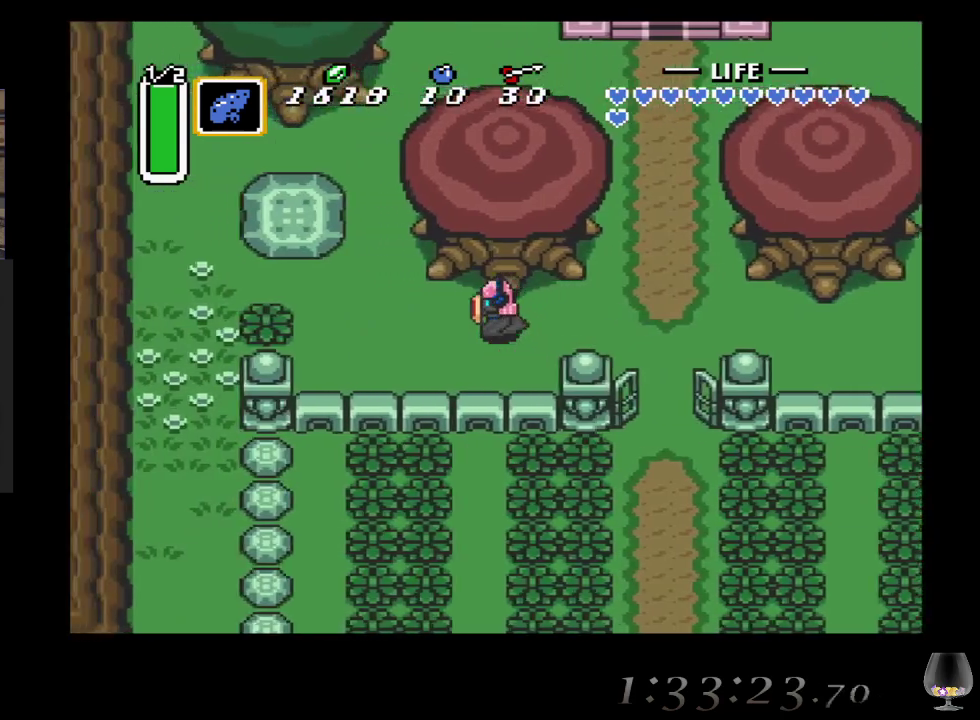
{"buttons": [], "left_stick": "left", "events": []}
------------------------
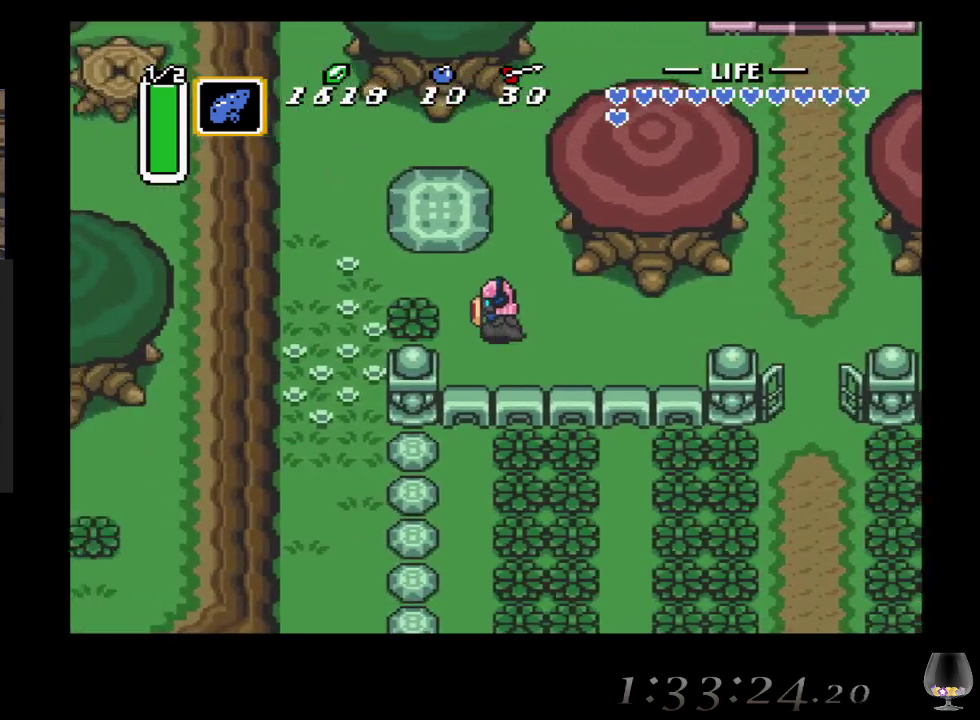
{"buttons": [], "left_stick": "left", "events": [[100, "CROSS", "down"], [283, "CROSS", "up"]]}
------------------------
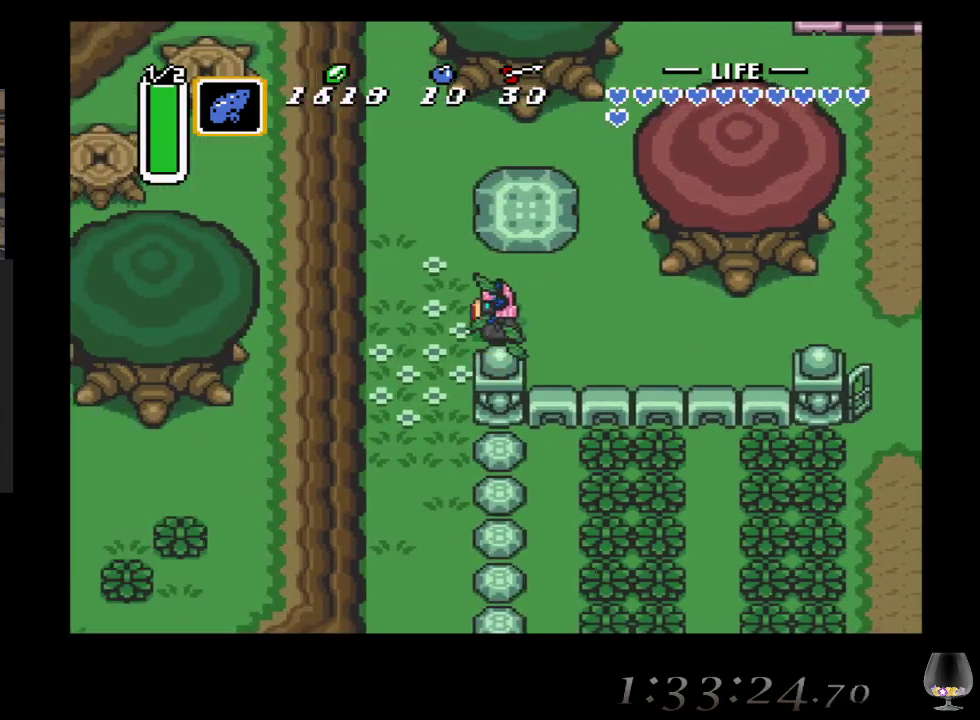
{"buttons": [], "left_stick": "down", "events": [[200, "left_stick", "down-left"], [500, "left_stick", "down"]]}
------------------------
Exercise prompt: Whenever a line above has the word "down" in it, copy that line.

Answer for the task:
{"buttons": [], "left_stick": "left", "events": [[100, "CROSS", "down"], [283, "CROSS", "up"]]}
{"buttons": [], "left_stick": "down", "events": [[200, "left_stick", "down-left"], [500, "left_stick", "down"]]}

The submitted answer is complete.